I wrote a post here on why Arm is doing this and why now: https://news.ycombinator.com/item?id=47032932

This reminds me of Intel talking about faster web browsing with the new Pentium

  • Ha, I wasn't old or into it enough at the time to remember that, but it is consistent with just about every IC datasheet ever with their list of possible applications. (Like: logic gate; applications include Walkman, Rocket ship, Fuzzy Logic Washing Machine, mobile phone, AGI co-processor, ...)

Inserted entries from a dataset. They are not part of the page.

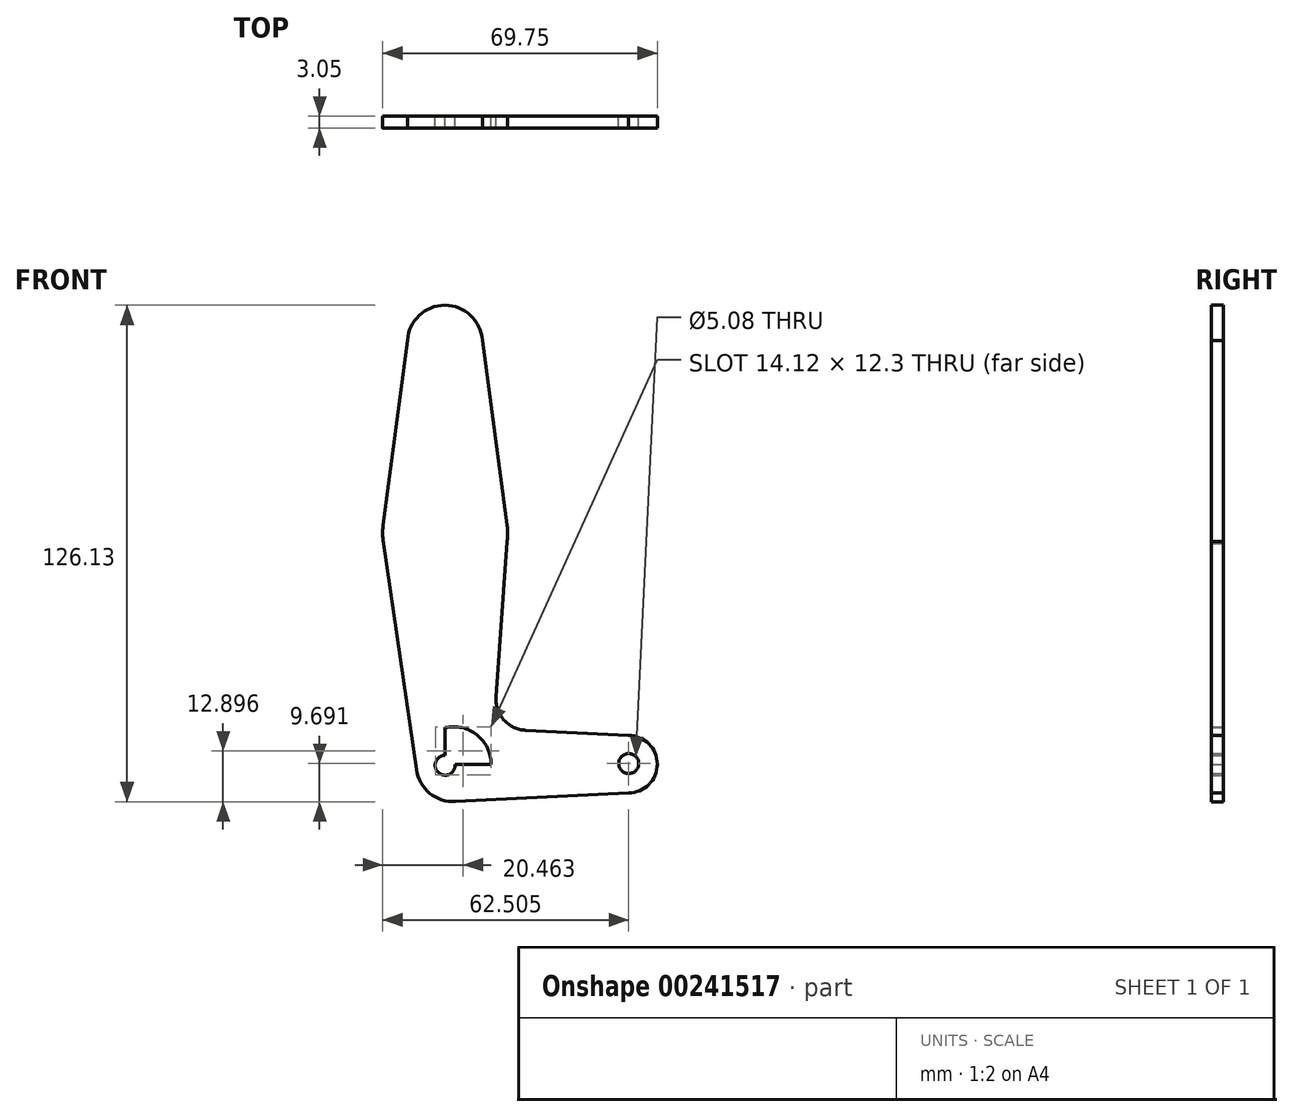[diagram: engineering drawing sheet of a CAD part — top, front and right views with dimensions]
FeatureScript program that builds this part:
annotation { "Feature Type Name" : "Feature", "Feature Type Description" : "" }
export const myFeature = defineFeature(function(context is Context, id is Id, definition is map)
    precondition{}
    {
        {
            var Q0;
            Q0=qCreatedBy(makeId("Front.planeOp"),FACE);
            var sketch = newSketch(context, id + "F0", { "sketchPlane" : qUnion([Q0])});
            skLineSegment(sketch, "E0", {"start": v(-46.58, 64.35) * mm, "end": v(-46.58, -43.6) * mm});
            skCircle(sketch, "E1", {"center": v(-44.45, -43.34) * mm, "radius": 9.52 * mm});
            skCircle(sketch, "E2", {"center": v(-46.64, 63.75) * mm, "radius": 9.53 * mm});
            skCircle(sketch, "E3", {"center": v(-46.58, 15.36) * mm, "radius": 15.88 * mm});
            skLineSegment(sketch, "E4", {"start": v(-44.45, -43.34) * mm, "end": v(0, -43.34) * mm});
            skCircle(sketch, "E5", {"center": v(0, -43.34) * mm, "radius": 7.3 * mm});
            skLineSegment(sketch, "E6", {"start": v(-56.14, 64.35) * mm, "end": v(-62.32, 17.43) * mm});
            skLineSegment(sketch, "E7", {"start": v(-37.13, 64.35) * mm, "end": v(-30.84, 17.47) * mm});
            skLineSegment(sketch, "E8", {"start": v(-62.34, 13.43) * mm, "end": v(-53.88, -44.71) * mm});
            skLineSegment(sketch, "E9", {"start": v(-30.84, 13.25) * mm, "end": v(-33.67, -26.21) * mm});
            skLineSegment(sketch, "E10", {"start": v(0, -50.64) * mm, "end": v(-46.58, -52.98) * mm});
            skLineSegment(sketch, "E11", {"start": v(0, -36.04) * mm, "end": v(-26.14, -34.72) * mm});
            skCircle(sketch, "E12", {"center": v(-46.58, -43.6) * mm, "radius": 2.54 * mm});
            skCircle(sketch, "E13", {"center": v(0.06, -43.17) * mm, "radius": 2.54 * mm});
            skPoint(sketch, "E14.newPointA", {"position": v(-46.58, -33.7) * mm});
            skArc(sketch, "E14.filletArc", {"start": v(-33.67, -26.21) * mm, "mid": v(-31.7, -32.05) * mm, "end": v(-26.14, -34.72) * mm});
            skLineSegment(sketch, "E15", {"start": v(-46.58, -43.6) * mm, "end": v(-44.45, -43.34) * mm});
            skSolve(sketch);
        }
        {
            var Q0;
            Q0 = qSketchRegion(id + "F0", true);
            extrude(context, id + "F1", {"entities" : qUnion([Q0]), "depth" : 3.05 * mm});
        }
    });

  • A lot of this happening.

    The Dell marketing machine in particular is bludgeoning everyone that will listen about Dell AI PCs. The implication that folks will miss the boat on AI by not having a piddly NPU in their laptop is silly.

This was exactly my first thought when I saw the title. And after reading the contents of the blog, it's pretty clear that ARM is laser focused on getting a piece of their customer's cake by competing with them. This is likely why they are riding the AI hype train hard with their ill-suited name (AGI).

Unfortunately for them, I think hardware vendors will see past the hype. They'll only buy the platform if it is very competitively priced (i.e., much cheaper) since fortune favours long-lived platforms and organizations like Apple and Qualcomm.

It's worse, because there are actually integrated SoCs that include NPU, which I would say are real "AI accelerators".